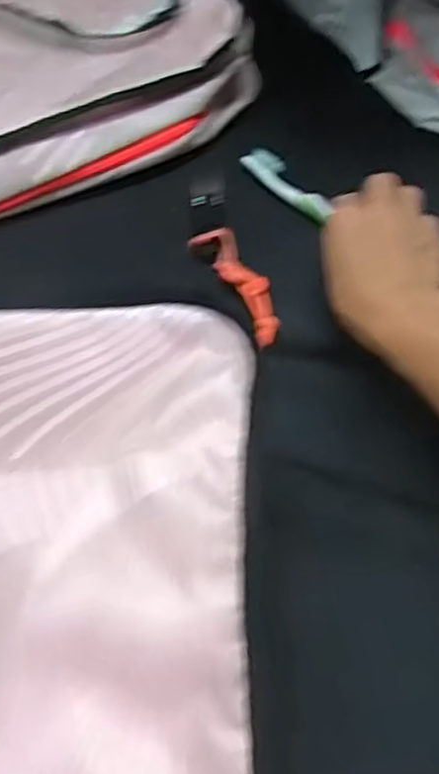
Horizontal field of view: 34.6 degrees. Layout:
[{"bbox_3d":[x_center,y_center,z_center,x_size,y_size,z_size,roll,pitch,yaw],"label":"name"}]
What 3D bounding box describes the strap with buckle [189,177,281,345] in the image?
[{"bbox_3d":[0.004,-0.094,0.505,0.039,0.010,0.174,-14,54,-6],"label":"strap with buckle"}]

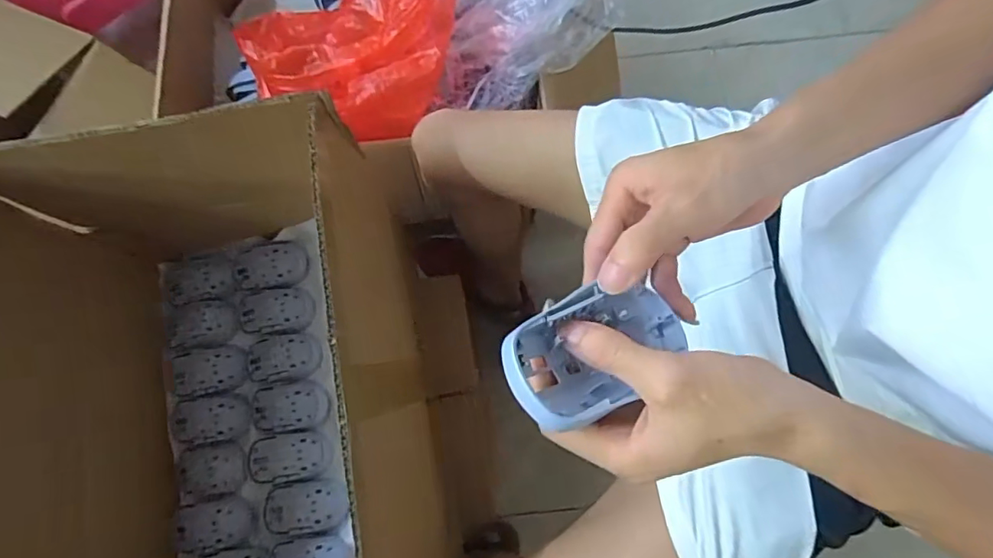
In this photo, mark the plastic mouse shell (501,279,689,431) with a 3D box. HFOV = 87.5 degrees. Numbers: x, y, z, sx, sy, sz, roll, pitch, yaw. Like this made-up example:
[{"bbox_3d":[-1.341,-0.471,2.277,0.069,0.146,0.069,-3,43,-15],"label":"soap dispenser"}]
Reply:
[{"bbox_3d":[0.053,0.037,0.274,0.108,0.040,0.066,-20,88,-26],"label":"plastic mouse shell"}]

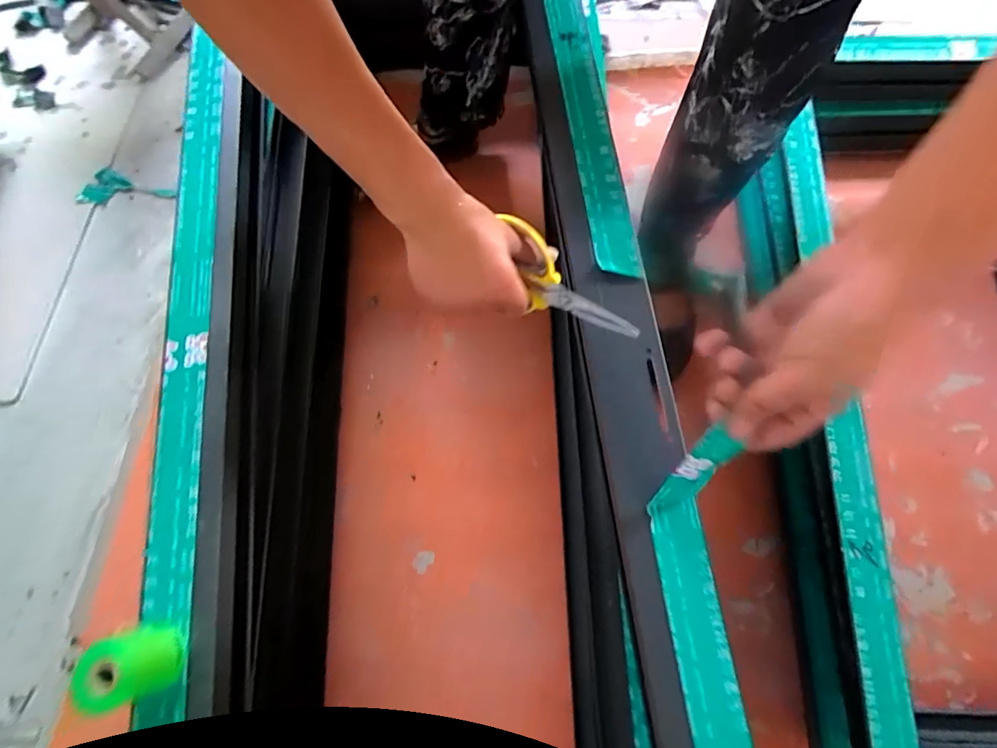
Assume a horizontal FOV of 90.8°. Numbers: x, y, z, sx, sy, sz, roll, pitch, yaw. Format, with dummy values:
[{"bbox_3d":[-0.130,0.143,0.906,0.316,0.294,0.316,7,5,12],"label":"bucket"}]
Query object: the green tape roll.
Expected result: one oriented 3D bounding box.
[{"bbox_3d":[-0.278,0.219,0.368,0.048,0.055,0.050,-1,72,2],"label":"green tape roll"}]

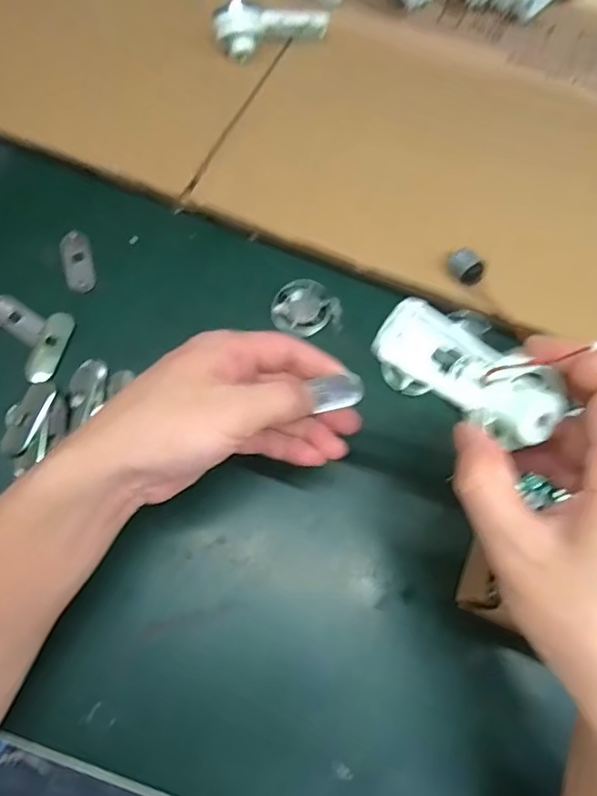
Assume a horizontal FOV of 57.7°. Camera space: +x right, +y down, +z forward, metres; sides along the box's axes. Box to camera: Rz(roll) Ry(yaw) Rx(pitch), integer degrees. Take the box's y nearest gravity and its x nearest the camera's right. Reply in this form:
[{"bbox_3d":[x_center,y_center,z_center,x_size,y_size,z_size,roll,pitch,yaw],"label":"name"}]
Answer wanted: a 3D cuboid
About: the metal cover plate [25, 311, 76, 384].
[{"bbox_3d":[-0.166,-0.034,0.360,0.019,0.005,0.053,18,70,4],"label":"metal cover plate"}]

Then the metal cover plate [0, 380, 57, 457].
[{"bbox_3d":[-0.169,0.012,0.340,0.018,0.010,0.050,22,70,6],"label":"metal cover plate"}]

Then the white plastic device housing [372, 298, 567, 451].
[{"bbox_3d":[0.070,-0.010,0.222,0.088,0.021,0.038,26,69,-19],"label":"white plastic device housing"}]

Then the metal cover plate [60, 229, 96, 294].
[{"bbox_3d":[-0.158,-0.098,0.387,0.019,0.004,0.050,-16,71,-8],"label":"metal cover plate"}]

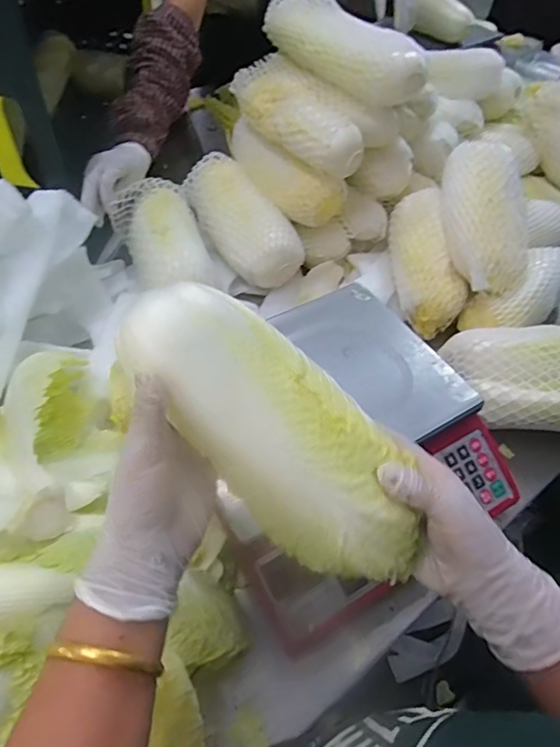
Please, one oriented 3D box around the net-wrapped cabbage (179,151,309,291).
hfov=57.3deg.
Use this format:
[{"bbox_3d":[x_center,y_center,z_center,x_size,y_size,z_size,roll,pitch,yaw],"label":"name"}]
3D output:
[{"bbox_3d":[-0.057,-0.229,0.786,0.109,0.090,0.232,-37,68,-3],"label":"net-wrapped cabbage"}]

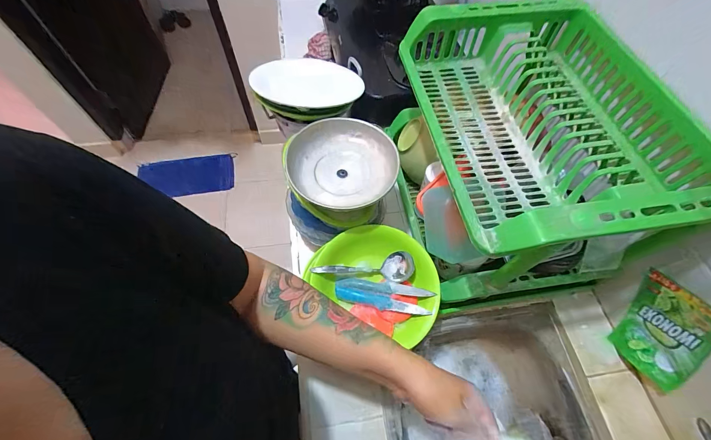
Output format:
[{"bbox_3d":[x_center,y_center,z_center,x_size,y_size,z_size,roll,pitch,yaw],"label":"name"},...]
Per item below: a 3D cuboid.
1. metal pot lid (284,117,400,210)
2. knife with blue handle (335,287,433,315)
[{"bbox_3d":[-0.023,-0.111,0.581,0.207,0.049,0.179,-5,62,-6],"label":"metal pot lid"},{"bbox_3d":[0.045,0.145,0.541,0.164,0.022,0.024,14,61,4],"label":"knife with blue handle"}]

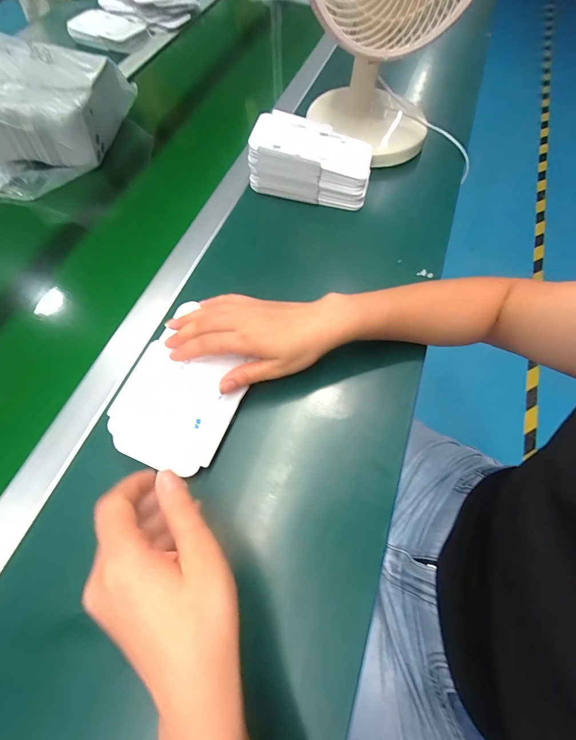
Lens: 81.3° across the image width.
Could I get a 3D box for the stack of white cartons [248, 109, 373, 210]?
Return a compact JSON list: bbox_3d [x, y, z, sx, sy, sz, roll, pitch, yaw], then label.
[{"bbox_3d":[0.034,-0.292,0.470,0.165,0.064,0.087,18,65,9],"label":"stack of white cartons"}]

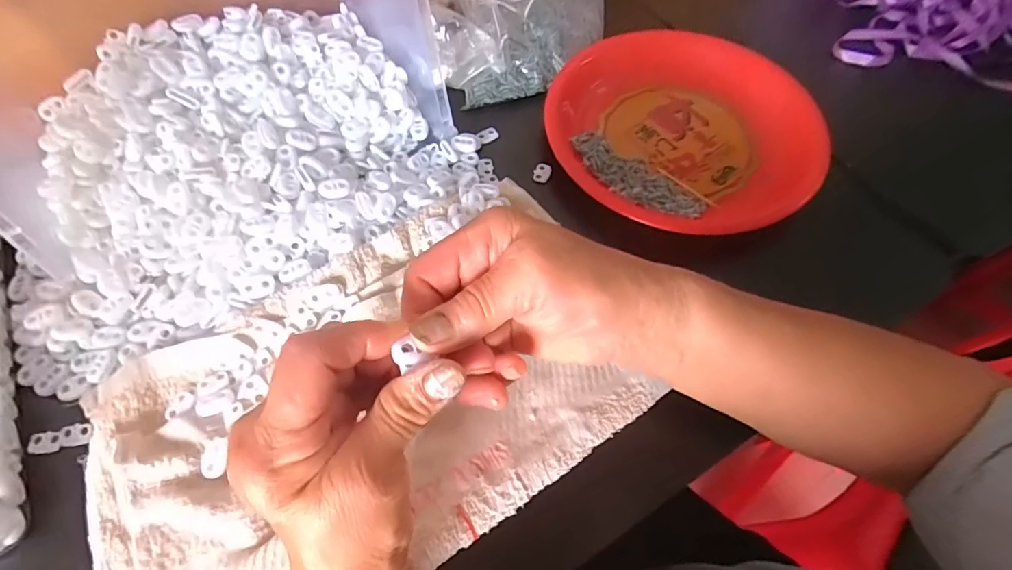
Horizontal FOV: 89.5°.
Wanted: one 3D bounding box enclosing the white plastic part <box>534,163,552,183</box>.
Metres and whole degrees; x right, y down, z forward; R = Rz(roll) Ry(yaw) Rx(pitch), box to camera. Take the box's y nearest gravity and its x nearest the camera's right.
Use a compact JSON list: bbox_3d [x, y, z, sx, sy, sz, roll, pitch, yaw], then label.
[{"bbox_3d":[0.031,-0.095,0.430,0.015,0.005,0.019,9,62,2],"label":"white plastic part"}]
-.-.-
* [EXERCISE] The copy should hold only the lines from the one with "Lens: 81.3° across the image width." through the one with "Horizontal FOV: 89.5°.", exactly as they stand above. Leave out the pictures.

* [TASK RESPONSE]
Lens: 81.3° across the image width.
Could I get a 3D box for the stack of white cartons [248, 109, 373, 210]?
Return a compact JSON list: bbox_3d [x, y, z, sx, sy, sz, roll, pitch, yaw], then label.
[{"bbox_3d":[0.034,-0.292,0.470,0.165,0.064,0.087,18,65,9],"label":"stack of white cartons"}]

Horizontal FOV: 89.5°.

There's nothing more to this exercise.